Thread: alternative back-end block formats

alternative back-end block formats

From
Christian Convey
Date:
Hi all,

I'm playing around with Postgres, and I thought it might be fun to experiment with alternative formats for relation blocks, to see if I can get smaller files and/or faster server performance.

Does anyone know if this has been done before with Postgres?  I would have assumed yes, but I'm not finding anything in Google about people having done this.

Thanks,
Christian

Re: alternative back-end block formats

From
Bruce Momjian
Date:
On Tue, Jan 21, 2014 at 06:43:54AM -0500, Christian Convey wrote:
> Hi all,
> 
> I'm playing around with Postgres, and I thought it might be fun to experiment
> with alternative formats for relation blocks, to see if I can get smaller files
> and/or faster server performance.
> 
> Does anyone know if this has been done before with Postgres?  I would have
> assumed yes, but I'm not finding anything in Google about people having done
> this.

Not that I know of.

--  Bruce Momjian  <bruce@momjian.us>        http://momjian.us EnterpriseDB
http://enterprisedb.com
 + Everyone has their own god. +



Re: alternative back-end block formats

From
Craig Ringer
Date:
On 01/21/2014 07:43 PM, Christian Convey wrote:
> Hi all,
> 
> I'm playing around with Postgres, and I thought it might be fun to
> experiment with alternative formats for relation blocks, to see if I can
> get smaller files and/or faster server performance.

It's not clear how you'd do this without massively rewriting the guts of Pg.

Per the docs on internal structure, Pg has a block header, then tuples
within the blocks, each with a tuple header and list of Datum values for
the tuple. Each Datum has a generic Datum header (handling varlena vs
fixed length values etc) then a type-specific on-disk representation
controlled by the type output function for that type.

At least, that's my understanding - I haven't had cause to delve into
the on-disk format yet.

What concrete problem do you mean to tackle? What idea do you want to
explore or implement?

> Does anyone know if this has been done before with Postgres?  I would
> have assumed yes, but I'm not finding anything in Google about people
> having done this.

______

--- Exercises ---
(A) Name every person who posts a message in the thread on alternative Postgres block formats.
(B) Write the next part of the thread on alternative Postgres block formats, picking up after its final quoted lines.
The material after this thread is separate from it.

--- Data block ---

______

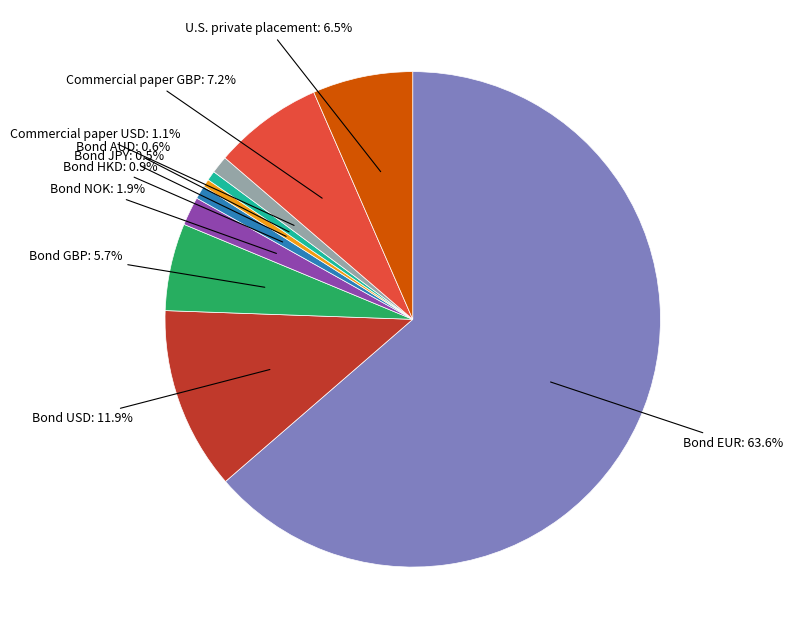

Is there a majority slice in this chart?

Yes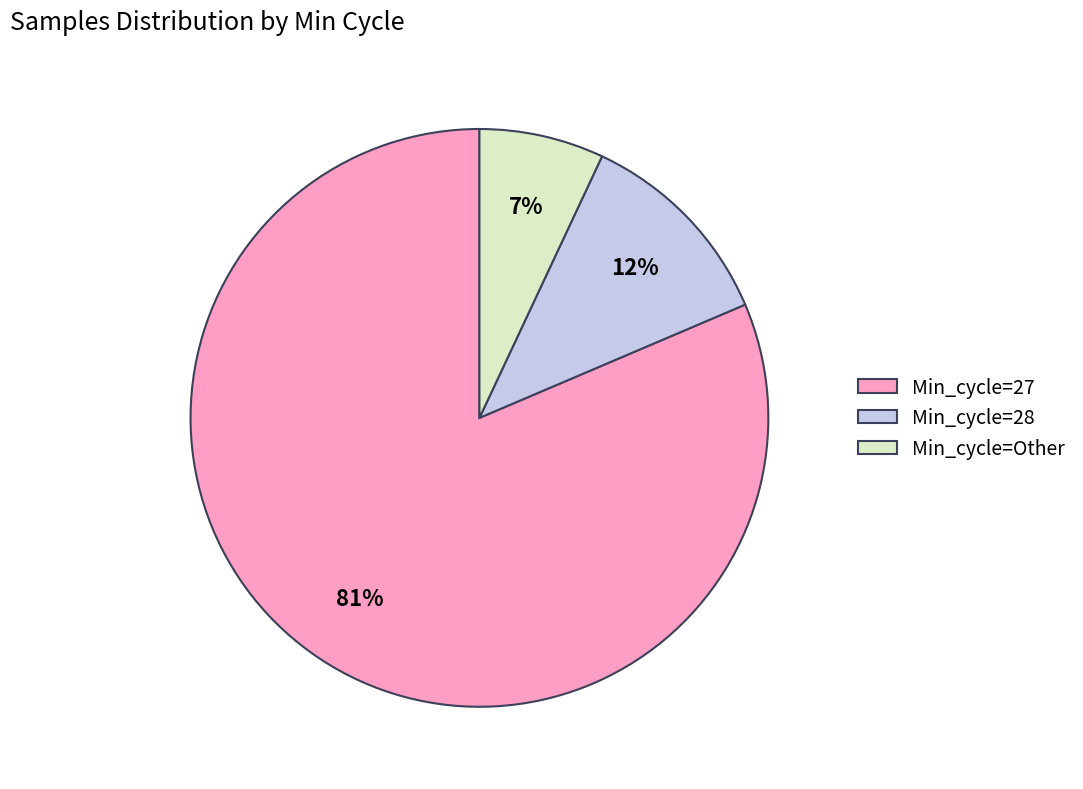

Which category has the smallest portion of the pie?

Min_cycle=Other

______

--- Answers below ---
(A) Christian Convey, Bruce Momjian, Craig Ringer

(B)
AFAIK (and I don't know much in this area) the storage manager isn't
very pluggable compared to the rest of Pg.

-- Craig Ringer                   http://www.2ndQuadrant.com/PostgreSQL Development, 24x7 Support, Training & Services



Re: alternative back-end block formats

From
Christian Convey
Date:
Hi Craig,

On Sun, Jan 26, 2014 at 5:47 AM, Craig Ringer <craig@2ndquadrant.com> wrote:
On 01/21/2014 07:43 PM, Christian Convey wrote:
> Hi all,
>
> I'm playing around with Postgres, and I thought it might be fun to
> experiment with alternative formats for relation blocks, to see if I can
> get smaller files and/or faster server performance.

It's not clear how you'd do this without massively rewriting the guts of Pg.

Per the docs on internal structure, Pg has a block header, then tuples
within the blocks, each with a tuple header and list of Datum values for
the tuple. Each Datum has a generic Datum header (handling varlena vs
fixed length values etc) then a type-specific on-disk representation
controlled by the type output function for that type.

I'm still in the process of getting familiar with the pg backend code, so I don't have a concrete plan yet.  However, I'm working on the assumption that some set of macros and functions encapsulates the page layout.  

If/when I tackle this, I expect to add a layer of indirection somewhere around that boundary, so that some non-catalog tables, whose schemas meet certain simplifying assumptions, are read and modified using specialized code.
 
I don't want to get into the specific optimizations I'd like to try, only because I haven't fully studied the code yet, so I don't want to put my foot in my mouth.

What concrete problem do you mean to tackle? What idea do you want to
explore or implement?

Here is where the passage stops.